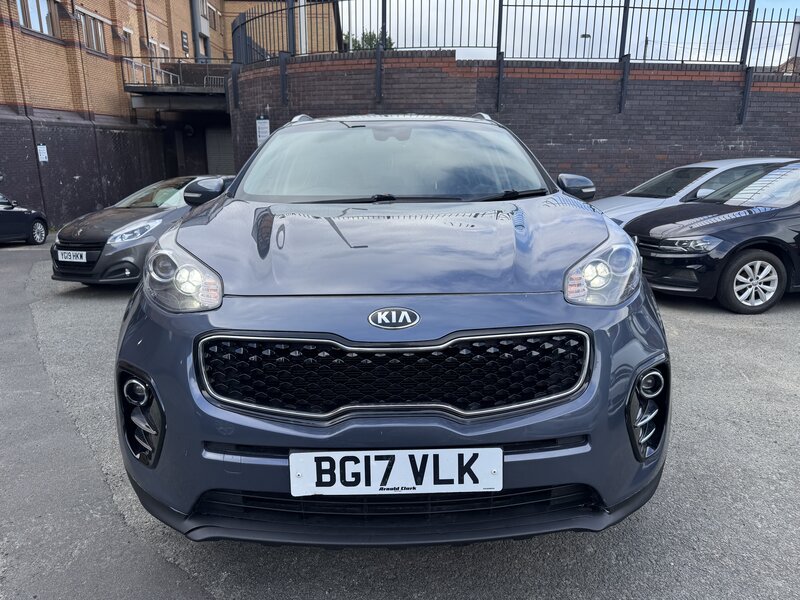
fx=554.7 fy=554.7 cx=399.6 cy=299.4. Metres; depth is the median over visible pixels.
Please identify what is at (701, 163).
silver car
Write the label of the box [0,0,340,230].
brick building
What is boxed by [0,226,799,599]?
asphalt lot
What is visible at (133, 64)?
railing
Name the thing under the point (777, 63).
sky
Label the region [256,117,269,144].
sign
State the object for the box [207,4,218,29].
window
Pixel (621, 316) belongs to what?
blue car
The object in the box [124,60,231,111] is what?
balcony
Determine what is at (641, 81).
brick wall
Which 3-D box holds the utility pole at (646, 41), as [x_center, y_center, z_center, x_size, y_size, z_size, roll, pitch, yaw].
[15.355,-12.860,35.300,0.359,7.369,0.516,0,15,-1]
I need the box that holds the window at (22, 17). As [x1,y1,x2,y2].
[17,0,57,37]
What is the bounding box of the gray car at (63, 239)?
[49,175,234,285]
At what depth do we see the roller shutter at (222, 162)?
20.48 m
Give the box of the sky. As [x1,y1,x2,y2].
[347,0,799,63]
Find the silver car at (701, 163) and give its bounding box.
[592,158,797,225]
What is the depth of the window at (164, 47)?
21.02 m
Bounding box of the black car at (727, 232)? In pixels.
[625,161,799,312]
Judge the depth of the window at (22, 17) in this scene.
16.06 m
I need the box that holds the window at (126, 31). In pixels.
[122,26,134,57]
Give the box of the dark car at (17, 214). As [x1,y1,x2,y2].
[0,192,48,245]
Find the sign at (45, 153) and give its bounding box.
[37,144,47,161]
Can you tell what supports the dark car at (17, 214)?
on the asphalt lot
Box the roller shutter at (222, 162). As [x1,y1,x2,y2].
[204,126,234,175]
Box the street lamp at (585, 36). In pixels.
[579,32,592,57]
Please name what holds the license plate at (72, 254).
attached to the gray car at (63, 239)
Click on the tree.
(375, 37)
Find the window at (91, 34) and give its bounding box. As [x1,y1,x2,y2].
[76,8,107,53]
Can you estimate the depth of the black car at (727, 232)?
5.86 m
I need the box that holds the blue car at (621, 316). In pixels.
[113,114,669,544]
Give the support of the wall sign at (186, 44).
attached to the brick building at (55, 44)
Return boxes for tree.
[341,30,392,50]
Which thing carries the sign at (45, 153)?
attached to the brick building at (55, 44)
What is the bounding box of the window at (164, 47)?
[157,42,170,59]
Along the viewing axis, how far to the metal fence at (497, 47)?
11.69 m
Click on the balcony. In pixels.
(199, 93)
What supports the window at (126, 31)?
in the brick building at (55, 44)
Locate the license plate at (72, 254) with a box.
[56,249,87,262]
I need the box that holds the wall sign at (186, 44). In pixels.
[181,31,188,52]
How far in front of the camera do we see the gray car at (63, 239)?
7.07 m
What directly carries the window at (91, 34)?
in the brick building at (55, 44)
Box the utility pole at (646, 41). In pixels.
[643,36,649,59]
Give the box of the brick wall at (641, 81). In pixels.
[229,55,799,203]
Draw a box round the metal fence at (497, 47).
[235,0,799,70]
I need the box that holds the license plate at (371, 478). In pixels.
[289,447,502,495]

......

▶ [TASK BRIEF]: Please write out, exactly as they appear, only the lines from the one holding "I need the box that holds the license" through the end of the data.

▶ [COMPLETED EXERCISE]:
I need the box that holds the license plate at (371, 478). In pixels.
[289,447,502,495]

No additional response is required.